MALONE — A referendum will be put before voters this fall to determine if the Village of Malone should be dissolved in favor of an enhanced town government.
The issue will be placed on the Nov. 6 general-election ballot in a decision made Tuesday during a special meeting of the Village Board.
The question will read: “Shall the Village of Malone, New York, be dissolved? Yes or No.”
The resolution calling for the referendum included an amendment where the village supports creation of a town-wide police force rather than a police district paid for by property owners within and adjacent to the existing village boundary.
But if voters decide to dissolve the village, the Town Council is not obligated to follow that recommendation to create a town-wide force.
Three Town Council members in attendance were asked to commit to an opinion before the referendum vote.
Town Supervisor Howard Maneely and Council member Louise Taylor said they are against creation of a town-wide force, and Council member Mary Scharf said she supports the idea.

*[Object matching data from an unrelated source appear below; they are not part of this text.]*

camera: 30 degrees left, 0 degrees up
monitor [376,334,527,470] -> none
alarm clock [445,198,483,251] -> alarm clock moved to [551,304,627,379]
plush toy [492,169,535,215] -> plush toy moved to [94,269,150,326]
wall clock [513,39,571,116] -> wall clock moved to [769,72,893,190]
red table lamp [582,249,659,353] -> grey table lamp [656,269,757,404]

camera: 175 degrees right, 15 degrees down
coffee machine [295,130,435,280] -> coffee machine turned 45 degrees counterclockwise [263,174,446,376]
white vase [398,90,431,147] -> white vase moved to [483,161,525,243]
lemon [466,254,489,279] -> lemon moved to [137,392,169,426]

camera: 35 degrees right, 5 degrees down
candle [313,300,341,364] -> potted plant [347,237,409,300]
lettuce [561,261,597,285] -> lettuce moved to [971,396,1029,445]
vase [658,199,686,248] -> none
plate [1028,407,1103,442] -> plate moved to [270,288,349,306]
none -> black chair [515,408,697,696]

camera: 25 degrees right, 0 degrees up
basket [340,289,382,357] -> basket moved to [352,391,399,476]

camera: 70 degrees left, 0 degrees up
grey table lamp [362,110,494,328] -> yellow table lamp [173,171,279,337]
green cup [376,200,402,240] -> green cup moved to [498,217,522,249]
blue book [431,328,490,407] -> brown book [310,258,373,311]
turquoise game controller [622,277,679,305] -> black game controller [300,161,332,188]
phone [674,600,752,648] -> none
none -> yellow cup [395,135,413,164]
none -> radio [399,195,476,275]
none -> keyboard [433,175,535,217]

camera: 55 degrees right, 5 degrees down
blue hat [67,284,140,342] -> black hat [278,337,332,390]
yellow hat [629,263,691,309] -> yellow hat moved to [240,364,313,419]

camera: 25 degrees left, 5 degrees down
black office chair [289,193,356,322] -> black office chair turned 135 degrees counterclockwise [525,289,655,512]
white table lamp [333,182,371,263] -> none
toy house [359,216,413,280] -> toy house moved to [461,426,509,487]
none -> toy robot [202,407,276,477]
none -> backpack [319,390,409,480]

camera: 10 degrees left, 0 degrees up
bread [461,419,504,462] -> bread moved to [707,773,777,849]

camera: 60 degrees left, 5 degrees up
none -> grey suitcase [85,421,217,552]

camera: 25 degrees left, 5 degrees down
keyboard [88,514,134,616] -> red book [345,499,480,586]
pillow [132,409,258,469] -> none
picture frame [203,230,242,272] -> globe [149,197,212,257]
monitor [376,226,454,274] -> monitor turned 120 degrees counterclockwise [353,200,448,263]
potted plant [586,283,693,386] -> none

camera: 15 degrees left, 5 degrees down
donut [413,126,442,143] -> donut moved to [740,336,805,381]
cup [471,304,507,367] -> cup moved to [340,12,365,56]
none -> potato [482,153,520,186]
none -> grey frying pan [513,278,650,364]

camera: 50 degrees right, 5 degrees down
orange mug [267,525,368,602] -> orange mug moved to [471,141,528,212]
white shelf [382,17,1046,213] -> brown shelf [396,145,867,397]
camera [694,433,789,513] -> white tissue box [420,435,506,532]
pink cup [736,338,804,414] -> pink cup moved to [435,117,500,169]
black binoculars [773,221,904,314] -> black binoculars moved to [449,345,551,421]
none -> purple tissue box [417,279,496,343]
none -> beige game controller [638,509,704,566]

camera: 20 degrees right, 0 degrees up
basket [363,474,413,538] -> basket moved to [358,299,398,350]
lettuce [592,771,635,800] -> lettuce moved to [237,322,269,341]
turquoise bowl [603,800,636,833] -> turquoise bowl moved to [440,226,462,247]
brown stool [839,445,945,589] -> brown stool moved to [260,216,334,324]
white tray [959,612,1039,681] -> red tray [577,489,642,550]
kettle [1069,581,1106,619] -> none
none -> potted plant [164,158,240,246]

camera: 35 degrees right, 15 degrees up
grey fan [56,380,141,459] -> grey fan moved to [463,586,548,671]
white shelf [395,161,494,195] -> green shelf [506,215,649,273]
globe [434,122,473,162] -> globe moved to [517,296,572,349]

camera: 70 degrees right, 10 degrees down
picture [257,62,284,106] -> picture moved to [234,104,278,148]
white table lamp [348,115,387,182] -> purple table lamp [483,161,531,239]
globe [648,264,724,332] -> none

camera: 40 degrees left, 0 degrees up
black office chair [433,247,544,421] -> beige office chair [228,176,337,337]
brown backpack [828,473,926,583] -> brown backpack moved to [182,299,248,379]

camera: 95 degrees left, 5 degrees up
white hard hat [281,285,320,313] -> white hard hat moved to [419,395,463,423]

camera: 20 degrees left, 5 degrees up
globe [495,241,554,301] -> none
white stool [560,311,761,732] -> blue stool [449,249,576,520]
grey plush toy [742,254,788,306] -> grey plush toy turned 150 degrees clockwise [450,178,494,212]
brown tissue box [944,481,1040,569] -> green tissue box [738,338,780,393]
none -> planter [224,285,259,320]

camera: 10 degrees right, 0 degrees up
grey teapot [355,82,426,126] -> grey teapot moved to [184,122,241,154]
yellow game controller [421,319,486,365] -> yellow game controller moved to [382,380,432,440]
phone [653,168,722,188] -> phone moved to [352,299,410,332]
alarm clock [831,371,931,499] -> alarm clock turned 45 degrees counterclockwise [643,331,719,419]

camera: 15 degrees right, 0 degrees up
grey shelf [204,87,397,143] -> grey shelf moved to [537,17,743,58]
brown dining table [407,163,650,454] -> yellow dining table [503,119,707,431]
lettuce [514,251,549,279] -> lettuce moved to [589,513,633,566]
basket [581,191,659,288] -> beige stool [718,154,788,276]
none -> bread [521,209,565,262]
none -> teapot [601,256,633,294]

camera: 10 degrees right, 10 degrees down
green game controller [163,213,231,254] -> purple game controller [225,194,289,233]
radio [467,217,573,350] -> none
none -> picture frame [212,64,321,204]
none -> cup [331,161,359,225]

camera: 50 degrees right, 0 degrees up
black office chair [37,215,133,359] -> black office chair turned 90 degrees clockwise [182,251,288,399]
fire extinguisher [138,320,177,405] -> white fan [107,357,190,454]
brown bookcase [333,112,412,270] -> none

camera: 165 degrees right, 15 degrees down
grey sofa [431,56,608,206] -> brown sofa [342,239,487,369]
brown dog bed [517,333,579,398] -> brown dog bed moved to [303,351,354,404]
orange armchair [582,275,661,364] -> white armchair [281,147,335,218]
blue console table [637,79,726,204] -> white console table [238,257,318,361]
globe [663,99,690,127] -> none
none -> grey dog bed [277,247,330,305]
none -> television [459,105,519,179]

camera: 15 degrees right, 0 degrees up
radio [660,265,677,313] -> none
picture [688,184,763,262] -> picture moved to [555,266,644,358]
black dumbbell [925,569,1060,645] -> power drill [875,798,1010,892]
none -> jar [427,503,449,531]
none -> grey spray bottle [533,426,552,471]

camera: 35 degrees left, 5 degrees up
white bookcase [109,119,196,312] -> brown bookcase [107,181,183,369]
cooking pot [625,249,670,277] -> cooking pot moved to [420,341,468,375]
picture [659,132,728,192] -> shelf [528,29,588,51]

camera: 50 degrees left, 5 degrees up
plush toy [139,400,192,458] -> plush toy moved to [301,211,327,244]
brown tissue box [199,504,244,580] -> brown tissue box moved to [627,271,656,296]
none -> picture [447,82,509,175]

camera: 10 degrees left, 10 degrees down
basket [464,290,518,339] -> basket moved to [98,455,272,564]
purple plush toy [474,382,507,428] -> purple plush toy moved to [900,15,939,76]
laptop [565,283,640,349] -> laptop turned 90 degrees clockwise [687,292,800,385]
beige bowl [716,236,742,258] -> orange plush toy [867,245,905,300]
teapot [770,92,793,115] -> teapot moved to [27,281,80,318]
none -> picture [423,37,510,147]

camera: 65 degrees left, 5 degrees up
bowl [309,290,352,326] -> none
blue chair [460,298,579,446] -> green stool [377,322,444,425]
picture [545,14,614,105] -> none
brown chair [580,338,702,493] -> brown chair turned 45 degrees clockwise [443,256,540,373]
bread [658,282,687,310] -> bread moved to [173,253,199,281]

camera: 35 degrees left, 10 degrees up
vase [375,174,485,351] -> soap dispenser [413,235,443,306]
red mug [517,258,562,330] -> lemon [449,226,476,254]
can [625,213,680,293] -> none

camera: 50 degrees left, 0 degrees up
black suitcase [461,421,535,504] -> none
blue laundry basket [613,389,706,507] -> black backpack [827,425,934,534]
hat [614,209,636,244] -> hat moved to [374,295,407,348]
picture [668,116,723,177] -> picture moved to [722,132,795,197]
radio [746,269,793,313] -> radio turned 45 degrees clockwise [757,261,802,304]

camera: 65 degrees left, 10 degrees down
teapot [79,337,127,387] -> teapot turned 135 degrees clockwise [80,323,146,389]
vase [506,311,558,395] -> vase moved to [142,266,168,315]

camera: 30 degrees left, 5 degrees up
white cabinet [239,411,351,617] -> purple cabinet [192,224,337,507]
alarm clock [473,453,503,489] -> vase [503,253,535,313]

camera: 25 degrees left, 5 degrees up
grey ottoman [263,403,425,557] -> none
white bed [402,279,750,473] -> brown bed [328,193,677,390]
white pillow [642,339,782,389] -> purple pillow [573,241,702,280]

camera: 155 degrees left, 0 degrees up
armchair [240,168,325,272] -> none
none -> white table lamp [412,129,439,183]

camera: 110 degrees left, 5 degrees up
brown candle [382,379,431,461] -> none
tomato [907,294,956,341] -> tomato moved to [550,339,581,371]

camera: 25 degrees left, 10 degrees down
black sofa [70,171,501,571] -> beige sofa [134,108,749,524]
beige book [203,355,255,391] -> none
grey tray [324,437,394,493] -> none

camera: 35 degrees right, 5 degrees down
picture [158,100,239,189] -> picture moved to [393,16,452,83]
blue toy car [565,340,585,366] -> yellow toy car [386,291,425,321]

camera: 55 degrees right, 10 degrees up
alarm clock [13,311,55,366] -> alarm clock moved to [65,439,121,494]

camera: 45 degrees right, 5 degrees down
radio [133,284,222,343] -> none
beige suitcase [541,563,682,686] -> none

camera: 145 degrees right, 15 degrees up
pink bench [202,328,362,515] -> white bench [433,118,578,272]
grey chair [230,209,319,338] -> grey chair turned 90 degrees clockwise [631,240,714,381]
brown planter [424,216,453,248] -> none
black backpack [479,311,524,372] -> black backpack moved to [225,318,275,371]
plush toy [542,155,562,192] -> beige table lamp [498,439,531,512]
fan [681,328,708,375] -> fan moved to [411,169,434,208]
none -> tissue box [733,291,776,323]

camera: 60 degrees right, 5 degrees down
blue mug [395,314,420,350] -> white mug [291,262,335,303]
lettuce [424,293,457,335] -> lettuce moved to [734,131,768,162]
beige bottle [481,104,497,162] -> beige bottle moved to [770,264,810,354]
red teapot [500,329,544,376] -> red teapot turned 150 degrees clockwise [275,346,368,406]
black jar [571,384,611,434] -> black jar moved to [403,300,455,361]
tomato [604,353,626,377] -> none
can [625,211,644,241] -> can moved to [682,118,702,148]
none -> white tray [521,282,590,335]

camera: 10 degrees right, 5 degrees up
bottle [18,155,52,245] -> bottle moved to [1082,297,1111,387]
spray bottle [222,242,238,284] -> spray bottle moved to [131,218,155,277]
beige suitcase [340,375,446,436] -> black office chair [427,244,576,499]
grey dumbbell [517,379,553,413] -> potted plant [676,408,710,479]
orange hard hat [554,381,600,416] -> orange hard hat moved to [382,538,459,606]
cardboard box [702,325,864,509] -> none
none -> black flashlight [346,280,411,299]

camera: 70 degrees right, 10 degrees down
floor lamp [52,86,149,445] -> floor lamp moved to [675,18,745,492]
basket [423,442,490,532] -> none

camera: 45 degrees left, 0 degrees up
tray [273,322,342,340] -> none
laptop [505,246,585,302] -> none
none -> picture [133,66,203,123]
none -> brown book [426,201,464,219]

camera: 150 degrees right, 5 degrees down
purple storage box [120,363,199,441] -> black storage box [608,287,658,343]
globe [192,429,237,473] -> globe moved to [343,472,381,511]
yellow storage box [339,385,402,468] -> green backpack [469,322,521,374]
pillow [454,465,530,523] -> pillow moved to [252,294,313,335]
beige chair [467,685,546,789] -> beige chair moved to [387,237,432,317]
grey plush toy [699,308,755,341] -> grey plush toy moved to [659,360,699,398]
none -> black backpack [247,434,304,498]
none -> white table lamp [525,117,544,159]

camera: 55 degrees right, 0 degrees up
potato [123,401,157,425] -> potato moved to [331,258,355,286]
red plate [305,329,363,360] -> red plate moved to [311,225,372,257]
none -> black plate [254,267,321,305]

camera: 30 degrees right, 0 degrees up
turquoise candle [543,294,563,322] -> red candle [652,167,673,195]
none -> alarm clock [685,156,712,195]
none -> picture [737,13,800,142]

The State Legislature must give permission to establish such a policing entity, and it hasn’t been
requested since a Long Island community did so in the 1920s.
About 15 people attended the special meeting and repeated many of the comments they made during previous appearances, such as calling for the Village Police Department to be retained.
The Village Board unanimously supported the referendum resolution, but three of them and Mayor Todd LePine personally oppose dissolution.
Trustee Joe Riccio said the Village Police Department and Department of Public Works are too important to lose and are direct benefits to taxpayers.
He said the estimated cost savings are not enough to justify moving forward with dissolution, but the efficiencies exposed in the study leave room for the Village Board to lower taxes by following those recommendations.
Trustee Dan Marlow said “there are a lot of risks and few rewards” in the plan and that state funding promised to the town if the village dissolves is not guaranteed to continue.
LePine read an email from Trustee Michael Maneely, who could not attend due to a family matter.
“The Village Board needs to continue to save (taxpayers’) hard-earned money,” he said, adding that the discussions held about dissolution and shared services “must be followed by actions to make the village a better place to live in.”
LePine said he is personally against dissolution, saying, “there are too many ifs,” but he did want to see the issue go before voters to decide “to put it to bed.”
Trustee Hugh Hill said he wants to see the village dissolved because high taxes and expensive departments are not sustainable and that town businesses have a competitive advantage over village businesses because they pay much less in taxes.
He said the declining tax base and infrequent new-
home construction has stagnated the village tax base, and within 20 years, the village will be bankrupt in part because of the large retirement benefits enjoyed by police officers.
LePine also quoted a letter from Franklin County District Attorney Derek Champagne, who has “serious concerns” about the plan’s policing options that sug
gested instead of a town-wide force or police district, the State Police would be expected to provide protection.
He said 20 percent of his caseload is generated from the village and that drug dealers trying to get a foothold in the village are thwarted by the Village Police presence.
The loss of more than 500 troopers statewide and the far-flung distances crimes committed within the county mean State Police response times would be much longer.
The dissolution plan submitted by members of the Government Efficiency Study Committee reviewed existing town and village policies, procedures and services to find places to either save money, share or consolidate staff, programs and equipment.
The entire document can be viewed at www.cgr.org/malone.
The findings included projected tax savings in the first year of about $330 for village residents with property valued at $75,000 and about $55 for town residents with a similar property.
The projected savings hinge on whether the town receives annual credit payments of about $720,000 from the state.
Also, special districts would have to be created for residences inside the current village boundaries for the costs of street lights, leaf and brush pickup and to pay off existing village debt.
Only those parcels obtaining the services would pay for them.